* [What this task involves]: In the material below, the lines from the one containing "right ankle: (1105, 1348)" through the one containing "left knee: (1070, 1001)" are to be given again exactly, ends included, and no others.

* [Provided entries]:
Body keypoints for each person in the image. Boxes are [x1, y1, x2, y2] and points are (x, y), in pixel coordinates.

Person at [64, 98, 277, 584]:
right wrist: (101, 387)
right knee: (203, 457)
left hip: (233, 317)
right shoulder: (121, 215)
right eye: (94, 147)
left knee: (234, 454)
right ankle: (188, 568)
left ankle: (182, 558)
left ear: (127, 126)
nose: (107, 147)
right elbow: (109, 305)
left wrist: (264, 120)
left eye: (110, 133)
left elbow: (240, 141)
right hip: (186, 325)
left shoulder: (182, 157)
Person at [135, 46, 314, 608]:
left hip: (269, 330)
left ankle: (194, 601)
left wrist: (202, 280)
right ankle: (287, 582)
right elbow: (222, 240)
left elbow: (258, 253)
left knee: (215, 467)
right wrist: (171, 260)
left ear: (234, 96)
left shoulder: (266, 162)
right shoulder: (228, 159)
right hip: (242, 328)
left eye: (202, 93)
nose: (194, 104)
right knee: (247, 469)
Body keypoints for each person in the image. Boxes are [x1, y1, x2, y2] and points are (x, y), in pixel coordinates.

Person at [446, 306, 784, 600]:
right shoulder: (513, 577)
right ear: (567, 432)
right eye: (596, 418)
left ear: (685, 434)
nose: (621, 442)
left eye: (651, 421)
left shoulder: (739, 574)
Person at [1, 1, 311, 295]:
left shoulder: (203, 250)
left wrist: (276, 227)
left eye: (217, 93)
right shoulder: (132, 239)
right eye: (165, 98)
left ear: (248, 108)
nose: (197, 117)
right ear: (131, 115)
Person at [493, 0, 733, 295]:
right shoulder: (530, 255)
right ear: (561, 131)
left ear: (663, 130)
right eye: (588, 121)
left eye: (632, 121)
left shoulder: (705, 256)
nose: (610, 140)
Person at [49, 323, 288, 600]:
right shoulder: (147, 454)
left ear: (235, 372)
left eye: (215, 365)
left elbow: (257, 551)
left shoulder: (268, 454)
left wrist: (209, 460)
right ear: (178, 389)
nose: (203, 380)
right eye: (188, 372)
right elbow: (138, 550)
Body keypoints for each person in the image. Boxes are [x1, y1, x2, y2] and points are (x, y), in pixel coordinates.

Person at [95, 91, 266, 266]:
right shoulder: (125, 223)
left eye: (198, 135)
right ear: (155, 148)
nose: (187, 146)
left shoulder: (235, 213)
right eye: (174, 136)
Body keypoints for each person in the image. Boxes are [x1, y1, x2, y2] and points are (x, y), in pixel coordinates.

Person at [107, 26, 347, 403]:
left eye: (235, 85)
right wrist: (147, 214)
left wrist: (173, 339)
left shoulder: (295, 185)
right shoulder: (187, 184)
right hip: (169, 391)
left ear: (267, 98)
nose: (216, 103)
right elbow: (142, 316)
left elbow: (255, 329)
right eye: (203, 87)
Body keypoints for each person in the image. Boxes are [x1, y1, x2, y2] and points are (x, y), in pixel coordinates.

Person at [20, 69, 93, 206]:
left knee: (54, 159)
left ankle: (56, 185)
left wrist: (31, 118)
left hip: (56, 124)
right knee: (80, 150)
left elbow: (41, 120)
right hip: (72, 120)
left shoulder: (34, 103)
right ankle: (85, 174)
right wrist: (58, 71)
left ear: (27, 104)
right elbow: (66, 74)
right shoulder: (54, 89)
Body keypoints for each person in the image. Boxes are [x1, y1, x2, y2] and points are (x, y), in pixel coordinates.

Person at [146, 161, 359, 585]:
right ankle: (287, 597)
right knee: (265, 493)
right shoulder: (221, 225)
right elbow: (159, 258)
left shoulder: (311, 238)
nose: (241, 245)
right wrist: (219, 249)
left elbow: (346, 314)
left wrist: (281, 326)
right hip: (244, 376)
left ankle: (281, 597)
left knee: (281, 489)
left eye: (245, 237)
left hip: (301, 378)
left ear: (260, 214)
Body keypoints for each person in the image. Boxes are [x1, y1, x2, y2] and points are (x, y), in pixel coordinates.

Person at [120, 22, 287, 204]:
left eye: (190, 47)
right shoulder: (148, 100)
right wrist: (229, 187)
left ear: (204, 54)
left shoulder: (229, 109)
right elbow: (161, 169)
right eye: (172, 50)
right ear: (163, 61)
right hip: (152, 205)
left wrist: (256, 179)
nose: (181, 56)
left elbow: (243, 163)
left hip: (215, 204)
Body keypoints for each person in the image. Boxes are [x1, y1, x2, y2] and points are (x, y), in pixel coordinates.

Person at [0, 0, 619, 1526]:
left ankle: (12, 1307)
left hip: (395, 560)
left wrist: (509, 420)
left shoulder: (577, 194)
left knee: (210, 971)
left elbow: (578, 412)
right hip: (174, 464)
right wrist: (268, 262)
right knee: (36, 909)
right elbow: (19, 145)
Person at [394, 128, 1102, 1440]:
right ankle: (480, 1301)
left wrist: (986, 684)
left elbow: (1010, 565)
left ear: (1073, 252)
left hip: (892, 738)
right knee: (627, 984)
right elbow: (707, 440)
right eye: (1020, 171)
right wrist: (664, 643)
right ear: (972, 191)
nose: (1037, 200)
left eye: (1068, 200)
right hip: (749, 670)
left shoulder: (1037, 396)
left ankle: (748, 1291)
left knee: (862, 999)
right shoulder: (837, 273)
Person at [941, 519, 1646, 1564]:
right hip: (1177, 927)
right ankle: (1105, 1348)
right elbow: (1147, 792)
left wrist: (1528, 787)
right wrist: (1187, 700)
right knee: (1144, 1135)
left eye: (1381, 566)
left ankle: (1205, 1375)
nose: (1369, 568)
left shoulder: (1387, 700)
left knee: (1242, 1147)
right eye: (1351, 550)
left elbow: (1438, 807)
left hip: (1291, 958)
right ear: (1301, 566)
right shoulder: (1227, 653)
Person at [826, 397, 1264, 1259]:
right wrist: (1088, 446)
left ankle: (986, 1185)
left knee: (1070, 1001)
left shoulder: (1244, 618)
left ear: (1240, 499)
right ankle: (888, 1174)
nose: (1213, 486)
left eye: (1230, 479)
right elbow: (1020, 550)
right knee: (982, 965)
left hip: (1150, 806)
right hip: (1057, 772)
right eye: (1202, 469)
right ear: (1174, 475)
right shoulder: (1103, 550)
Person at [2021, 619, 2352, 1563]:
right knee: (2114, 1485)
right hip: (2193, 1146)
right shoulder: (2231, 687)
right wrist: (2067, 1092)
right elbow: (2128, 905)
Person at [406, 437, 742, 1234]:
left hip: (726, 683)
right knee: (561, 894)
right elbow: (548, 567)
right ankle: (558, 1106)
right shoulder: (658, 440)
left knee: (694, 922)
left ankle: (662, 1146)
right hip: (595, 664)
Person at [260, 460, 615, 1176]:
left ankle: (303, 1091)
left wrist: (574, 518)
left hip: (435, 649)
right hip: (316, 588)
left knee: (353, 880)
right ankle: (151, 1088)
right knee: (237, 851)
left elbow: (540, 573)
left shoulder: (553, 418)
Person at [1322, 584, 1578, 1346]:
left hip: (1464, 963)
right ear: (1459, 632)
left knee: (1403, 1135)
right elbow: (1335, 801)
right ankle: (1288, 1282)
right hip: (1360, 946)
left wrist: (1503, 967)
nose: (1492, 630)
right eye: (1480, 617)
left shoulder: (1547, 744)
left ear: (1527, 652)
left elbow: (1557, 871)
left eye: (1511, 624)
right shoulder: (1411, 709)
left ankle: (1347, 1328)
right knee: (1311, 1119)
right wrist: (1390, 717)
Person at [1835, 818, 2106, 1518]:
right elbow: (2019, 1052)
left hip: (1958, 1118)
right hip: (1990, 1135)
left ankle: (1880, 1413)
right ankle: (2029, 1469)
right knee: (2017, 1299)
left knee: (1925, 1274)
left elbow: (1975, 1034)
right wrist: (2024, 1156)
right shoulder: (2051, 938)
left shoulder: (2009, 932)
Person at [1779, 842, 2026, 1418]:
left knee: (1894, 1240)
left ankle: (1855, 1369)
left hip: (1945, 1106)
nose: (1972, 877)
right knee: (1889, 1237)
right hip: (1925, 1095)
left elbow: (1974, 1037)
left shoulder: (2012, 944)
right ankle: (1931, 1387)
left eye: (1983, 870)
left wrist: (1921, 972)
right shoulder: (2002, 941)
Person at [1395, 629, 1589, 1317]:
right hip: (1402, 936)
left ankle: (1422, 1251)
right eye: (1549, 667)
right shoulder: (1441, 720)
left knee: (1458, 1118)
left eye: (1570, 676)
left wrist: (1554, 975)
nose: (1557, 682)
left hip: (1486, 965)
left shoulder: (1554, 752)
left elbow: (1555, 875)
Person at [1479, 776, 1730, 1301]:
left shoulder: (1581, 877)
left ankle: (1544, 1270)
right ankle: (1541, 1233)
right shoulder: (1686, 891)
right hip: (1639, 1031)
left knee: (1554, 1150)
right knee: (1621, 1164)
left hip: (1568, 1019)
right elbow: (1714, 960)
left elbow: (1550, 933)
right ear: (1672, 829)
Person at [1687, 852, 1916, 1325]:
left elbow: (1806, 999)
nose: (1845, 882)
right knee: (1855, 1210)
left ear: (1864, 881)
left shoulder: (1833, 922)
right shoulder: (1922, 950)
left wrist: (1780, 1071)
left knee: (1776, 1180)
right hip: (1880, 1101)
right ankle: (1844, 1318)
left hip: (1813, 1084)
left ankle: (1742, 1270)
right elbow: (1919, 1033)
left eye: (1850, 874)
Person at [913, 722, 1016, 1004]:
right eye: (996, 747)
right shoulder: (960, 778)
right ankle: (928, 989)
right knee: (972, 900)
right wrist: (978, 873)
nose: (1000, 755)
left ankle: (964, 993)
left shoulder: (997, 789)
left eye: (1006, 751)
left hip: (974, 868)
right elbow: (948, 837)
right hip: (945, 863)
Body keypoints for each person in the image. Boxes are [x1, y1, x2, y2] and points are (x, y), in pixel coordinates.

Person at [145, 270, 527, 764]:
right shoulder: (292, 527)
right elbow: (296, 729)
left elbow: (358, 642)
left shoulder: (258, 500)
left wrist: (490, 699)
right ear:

* [Result]:
right ankle: (1105, 1348)
right elbow: (1147, 792)
left wrist: (1528, 787)
right wrist: (1187, 700)
right knee: (1144, 1135)
left eye: (1381, 566)
left ankle: (1205, 1375)
nose: (1369, 568)
left shoulder: (1387, 700)
left knee: (1242, 1147)
right eye: (1351, 550)
left elbow: (1438, 807)
left hip: (1291, 958)
right ear: (1301, 566)
right shoulder: (1227, 653)
Person at [826, 397, 1264, 1259]:
right wrist: (1088, 446)
left ankle: (986, 1185)
left knee: (1070, 1001)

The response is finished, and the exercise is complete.